Altra richiesta, da alcuni vista positivamente ma da altri con sospetto, è la creazione di dissalatori per l’acqua del Mediterraneo, ma i punti sopra elencati, se realizzati, potrebbero bastare incidendo in maniera positiva sulla situazione regionale sarda.
Ovviamente, se da una parte gli interventi devono essere adottati nel presente, in particolar modo con l’intervento politico, dall’altra un problema tanto importante e di portata mondiale come quello dell’”emergenza acqua” non può esimere la partecipazione attiva della popolazione, ma questa, per incidere sui valori della gente, può ottenersi solo con programmi educativi svolti nelle scuole, con lavori di gruppo nelle classi e responsabilizzazioni dei singoli allievi che, in un futuro non tanto lontano, potrebbero diventare i futuri ingegneri, ricercatori o scienziati che si interesseranno dell’inquinamento e dell’approvvigionamento idrico, senza contare che tutti saranno i futuri cittadini che con la propria condotta contribuiranno a non sprecare un bene tanto prezioso come l’acqua.

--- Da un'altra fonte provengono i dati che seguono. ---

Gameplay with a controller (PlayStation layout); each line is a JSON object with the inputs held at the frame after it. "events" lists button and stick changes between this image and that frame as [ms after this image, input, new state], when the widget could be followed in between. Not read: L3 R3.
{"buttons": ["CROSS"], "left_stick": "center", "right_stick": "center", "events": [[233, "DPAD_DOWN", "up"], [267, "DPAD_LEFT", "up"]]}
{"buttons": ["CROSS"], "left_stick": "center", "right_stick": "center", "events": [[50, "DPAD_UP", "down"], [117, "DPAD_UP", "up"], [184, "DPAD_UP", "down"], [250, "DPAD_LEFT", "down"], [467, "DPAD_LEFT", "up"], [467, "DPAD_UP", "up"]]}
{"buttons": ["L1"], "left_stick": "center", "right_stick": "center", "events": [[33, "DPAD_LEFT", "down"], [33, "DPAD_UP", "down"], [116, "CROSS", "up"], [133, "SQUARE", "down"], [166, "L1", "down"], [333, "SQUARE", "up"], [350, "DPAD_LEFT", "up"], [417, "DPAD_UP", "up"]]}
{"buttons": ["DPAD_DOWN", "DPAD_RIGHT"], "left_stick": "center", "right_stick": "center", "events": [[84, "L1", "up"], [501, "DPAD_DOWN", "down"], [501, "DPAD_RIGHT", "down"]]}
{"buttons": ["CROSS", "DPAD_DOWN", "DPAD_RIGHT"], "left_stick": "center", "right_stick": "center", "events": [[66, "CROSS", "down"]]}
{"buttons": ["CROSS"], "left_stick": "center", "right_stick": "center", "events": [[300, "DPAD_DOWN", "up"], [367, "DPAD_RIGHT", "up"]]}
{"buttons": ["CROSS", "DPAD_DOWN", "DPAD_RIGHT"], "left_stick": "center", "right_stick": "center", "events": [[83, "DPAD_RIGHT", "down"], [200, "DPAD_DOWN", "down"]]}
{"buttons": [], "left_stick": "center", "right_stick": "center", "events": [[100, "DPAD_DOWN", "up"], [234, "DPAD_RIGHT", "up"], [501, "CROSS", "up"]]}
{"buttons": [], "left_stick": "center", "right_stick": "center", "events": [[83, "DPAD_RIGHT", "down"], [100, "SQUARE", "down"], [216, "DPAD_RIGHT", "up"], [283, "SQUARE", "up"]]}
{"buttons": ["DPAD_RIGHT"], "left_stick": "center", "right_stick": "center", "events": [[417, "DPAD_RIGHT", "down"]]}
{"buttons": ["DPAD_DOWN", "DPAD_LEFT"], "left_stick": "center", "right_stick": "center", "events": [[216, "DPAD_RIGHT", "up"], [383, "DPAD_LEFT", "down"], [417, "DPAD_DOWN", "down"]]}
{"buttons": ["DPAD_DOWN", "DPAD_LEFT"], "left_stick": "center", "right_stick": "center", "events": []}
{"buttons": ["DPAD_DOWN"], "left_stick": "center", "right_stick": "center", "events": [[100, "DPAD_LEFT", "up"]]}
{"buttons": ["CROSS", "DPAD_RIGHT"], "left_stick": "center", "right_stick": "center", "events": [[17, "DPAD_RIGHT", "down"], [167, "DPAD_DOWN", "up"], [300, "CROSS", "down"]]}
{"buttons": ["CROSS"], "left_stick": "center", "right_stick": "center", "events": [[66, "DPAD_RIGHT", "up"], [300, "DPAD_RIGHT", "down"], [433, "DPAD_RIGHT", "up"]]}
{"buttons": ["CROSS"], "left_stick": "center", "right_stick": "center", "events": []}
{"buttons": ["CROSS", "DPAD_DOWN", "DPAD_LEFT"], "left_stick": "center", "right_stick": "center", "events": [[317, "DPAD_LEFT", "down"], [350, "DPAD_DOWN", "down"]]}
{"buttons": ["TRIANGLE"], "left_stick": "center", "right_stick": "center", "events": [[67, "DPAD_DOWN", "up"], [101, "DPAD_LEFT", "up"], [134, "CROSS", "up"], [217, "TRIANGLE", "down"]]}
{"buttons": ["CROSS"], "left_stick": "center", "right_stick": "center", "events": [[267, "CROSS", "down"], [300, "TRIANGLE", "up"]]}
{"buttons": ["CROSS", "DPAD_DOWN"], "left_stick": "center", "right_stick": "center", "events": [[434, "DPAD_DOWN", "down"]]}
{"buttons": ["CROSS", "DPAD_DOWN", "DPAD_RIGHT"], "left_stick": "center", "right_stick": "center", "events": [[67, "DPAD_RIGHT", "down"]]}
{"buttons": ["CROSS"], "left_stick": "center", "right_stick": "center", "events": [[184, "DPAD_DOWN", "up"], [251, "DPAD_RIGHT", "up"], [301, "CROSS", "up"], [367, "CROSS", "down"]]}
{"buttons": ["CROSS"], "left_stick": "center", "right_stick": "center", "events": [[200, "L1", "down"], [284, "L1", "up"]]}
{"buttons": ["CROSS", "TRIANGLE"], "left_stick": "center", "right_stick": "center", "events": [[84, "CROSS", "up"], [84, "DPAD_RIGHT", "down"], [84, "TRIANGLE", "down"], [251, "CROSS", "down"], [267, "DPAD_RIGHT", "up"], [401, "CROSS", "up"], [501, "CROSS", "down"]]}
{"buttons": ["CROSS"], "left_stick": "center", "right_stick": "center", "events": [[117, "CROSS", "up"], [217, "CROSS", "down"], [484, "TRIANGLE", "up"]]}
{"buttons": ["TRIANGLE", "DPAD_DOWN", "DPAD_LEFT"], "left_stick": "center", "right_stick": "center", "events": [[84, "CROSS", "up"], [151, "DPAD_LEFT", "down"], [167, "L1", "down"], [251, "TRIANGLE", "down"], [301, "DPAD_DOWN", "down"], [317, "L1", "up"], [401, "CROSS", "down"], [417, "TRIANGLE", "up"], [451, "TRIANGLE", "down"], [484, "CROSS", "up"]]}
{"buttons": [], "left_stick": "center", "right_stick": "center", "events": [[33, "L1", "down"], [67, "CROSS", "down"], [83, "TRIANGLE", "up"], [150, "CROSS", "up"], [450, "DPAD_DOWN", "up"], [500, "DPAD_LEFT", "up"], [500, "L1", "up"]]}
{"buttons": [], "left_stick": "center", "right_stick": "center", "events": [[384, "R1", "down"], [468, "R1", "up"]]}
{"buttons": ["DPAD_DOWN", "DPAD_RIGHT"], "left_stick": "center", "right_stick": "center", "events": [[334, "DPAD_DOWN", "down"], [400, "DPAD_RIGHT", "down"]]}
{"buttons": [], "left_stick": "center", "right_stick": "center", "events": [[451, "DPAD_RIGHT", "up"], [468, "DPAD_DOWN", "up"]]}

Se alcuni vedono il problema dell’acqua come il possibile casus belli per futuri conflitti internazionali, altri pensano che proprio questo problema, anziché dividere, possa riunire le persone in una coscienza civica comune, qui e altrove, tesa alla soluzione del consumo idrico attraverso uno spirito di collaborazione altruistico e pacifico!